**To do**
1. Summarize the passage on social media and political ads below in three sentences.
2. According to the passage on social media and political ads below, what share of the Facebook pages that displayed political ads during the 13-month period through June 2019 concealed who their backers were?

**Given passage**
-.-.-
And while the social networks’ policies have caused political ads to become more transparent than in 2016, many partisan ads still run without disclaimers, often for weeks.
On Facebook, more than half the pages that displayed political ads during a 13-month period through June 2019 concealed the identities of their backers, according to research from New York University.
On Google, multiple party political ads that violated the company’s guidelines ran for months before they were removed, according to a company transparency report.
And on Twitter, which has nominally banned all political ads, groups circumvent the rules by paying for so-called issues-based ads related to party platforms, for example promoting the Second Amendment or abortion rights.
Caught in the political vise
And now — with only a few months to go before the vote — social media platforms are also caught up in a content battle between Republicans and Democrats, with pressure coming from campaigns, politicians and the president himself. It’s a level of microscopic attention that was only beginning to bubble up in 2016.
For the left, Russia’s unchecked meddling during the last presidential race, which U.S. national security agencies concluded was partly aimed at aiding Trump, soured Democrats’ view of social media. For the right, the companies’ perceived bias against conservatives’ views has spurred Republican demands they avoid moderating any political speech — as well as a recent Trump executive order threatening legal liability for sites that show bias in allowing or removing content.
The companies insist political views do not factor into their decisions, and in fact they have asked the federal government in recent years for guidance on what constitutes permissible online speech. The First Amendment largely prevents the government from making such calls, though, and Congress’ efforts to legislate oversight rules for political social media ads have stalled because of a split between Republicans and Democrats on how to handle the issue.
That partisan divide may have even become a pawn in the disinformation war. Kim, the University of Wisconsin-Madison researcher, said she found evidence of foreign actors pretending to be U.S. activists in an apparent effort to amp up the divisions between the left and right. They put up incendiary posts, for example attacking the feminist movement or linking Trump supporters with Vladimir Putin, to sow anger between the left and right.
Republicans and Democrats appear to only agree that social media companies are a big part of the problem. How they should fix the issue is the subject of a deep, partisan divide that was on full display at a House Energy and Commerce subcommittee hearing on disinformation in June.
“Social media companies need to step up and protect our civil rights, our human rights and our human lives, not to sit on the sideline as the nation drowns in a sea of disinformation,” said the subcommittee’s chair, Rep. Mike Doyle (D-Pa.). “Make no mistake, the future of our democracy is at stake and the status quo is unacceptable.”
Minutes later, his Republican co-chair, Rep. Bob Latta (R-Ohio), chimed in. “We should make every effort to ensure that companies are using the sword provided by Section 230 to take down offensive and lewd content,” he said, before adding: “But that they keep their power in check when it comes to censoring political speech.”
With Washington split on how to handle the problem — and both foreign and domestic groups gearing up for November’s vote — misinformation experts are left wondering how bad, and widespread, the online trickery will be later this year.
“I didn’t see a meaningful drop in misinformation between 2016 and 2018,” said Laura Edelson, a researcher at NYU who has tracked the spread of paid-for political messages across social networks during recent electoral cycles. “The next trial will be the 2020 election, and I’m not optimistic.”
-.-.-
**Dataset records**
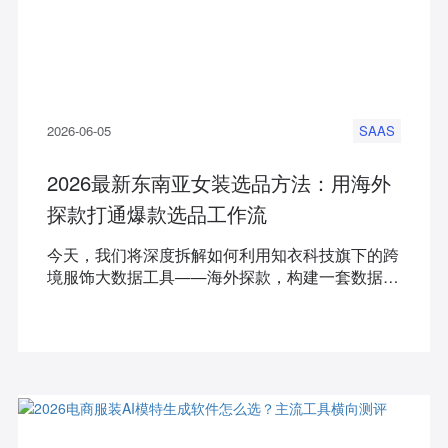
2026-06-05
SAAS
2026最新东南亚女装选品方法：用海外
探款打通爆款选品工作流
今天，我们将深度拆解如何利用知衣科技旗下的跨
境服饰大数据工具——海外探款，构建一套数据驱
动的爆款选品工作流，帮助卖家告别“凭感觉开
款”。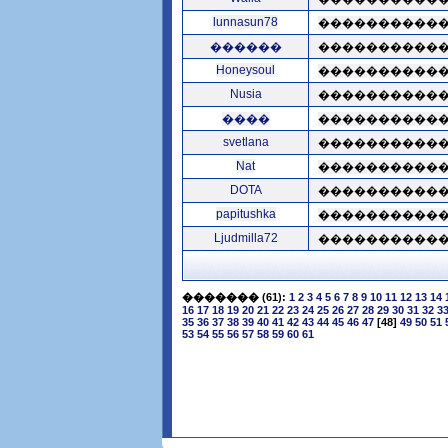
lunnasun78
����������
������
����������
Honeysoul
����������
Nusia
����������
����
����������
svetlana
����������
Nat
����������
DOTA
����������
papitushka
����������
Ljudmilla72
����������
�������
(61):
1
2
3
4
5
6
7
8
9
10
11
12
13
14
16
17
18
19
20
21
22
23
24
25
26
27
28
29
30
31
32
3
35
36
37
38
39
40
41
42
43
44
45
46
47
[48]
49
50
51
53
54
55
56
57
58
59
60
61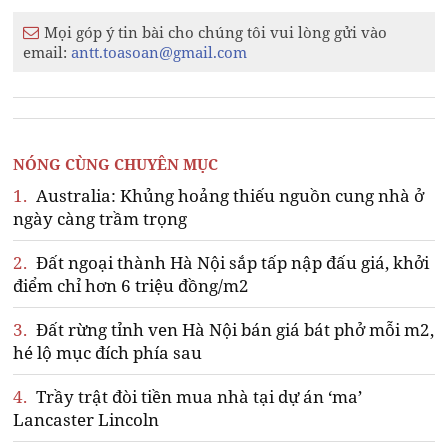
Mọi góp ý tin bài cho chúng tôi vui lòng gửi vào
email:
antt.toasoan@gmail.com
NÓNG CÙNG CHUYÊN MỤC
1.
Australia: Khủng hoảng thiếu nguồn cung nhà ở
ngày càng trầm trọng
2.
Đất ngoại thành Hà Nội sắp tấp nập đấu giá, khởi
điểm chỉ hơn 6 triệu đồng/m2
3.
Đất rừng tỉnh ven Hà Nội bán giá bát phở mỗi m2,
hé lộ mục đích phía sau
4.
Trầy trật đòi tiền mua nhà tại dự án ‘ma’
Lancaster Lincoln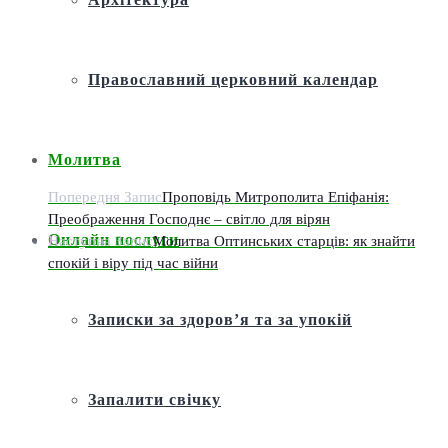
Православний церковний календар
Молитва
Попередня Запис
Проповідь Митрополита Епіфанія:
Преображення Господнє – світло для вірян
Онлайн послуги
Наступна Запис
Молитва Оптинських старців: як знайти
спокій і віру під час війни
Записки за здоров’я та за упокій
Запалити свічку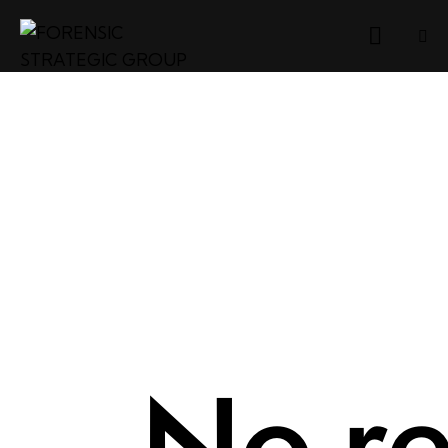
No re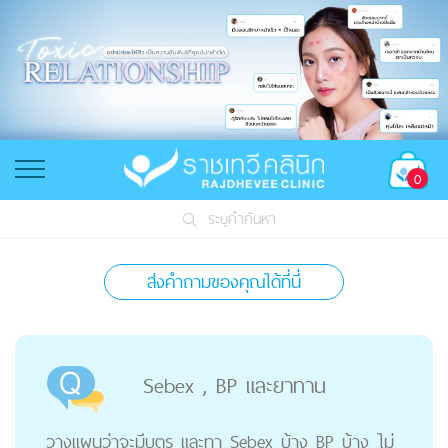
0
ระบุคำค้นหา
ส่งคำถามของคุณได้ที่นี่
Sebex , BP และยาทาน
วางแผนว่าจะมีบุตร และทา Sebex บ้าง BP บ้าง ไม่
-.-.-
**Answers to the tasks**
1. Social networks have made political ads more transparent than in 2016, but many partisan ads on Facebook, Google and Twitter still run without disclaimers, often for weeks. The platforms are also caught in a content battle between Republicans and Democrats, who agree that social media companies are a big part of the problem but are deeply divided on how to fix it, a split that has stalled Congress' efforts to legislate oversight rules for political ads. With foreign and domestic groups gearing up for November's vote, misinformation experts wonder how bad and widespread the online trickery will be, and an NYU researcher is not optimistic about the 2020 election.

2. More than half.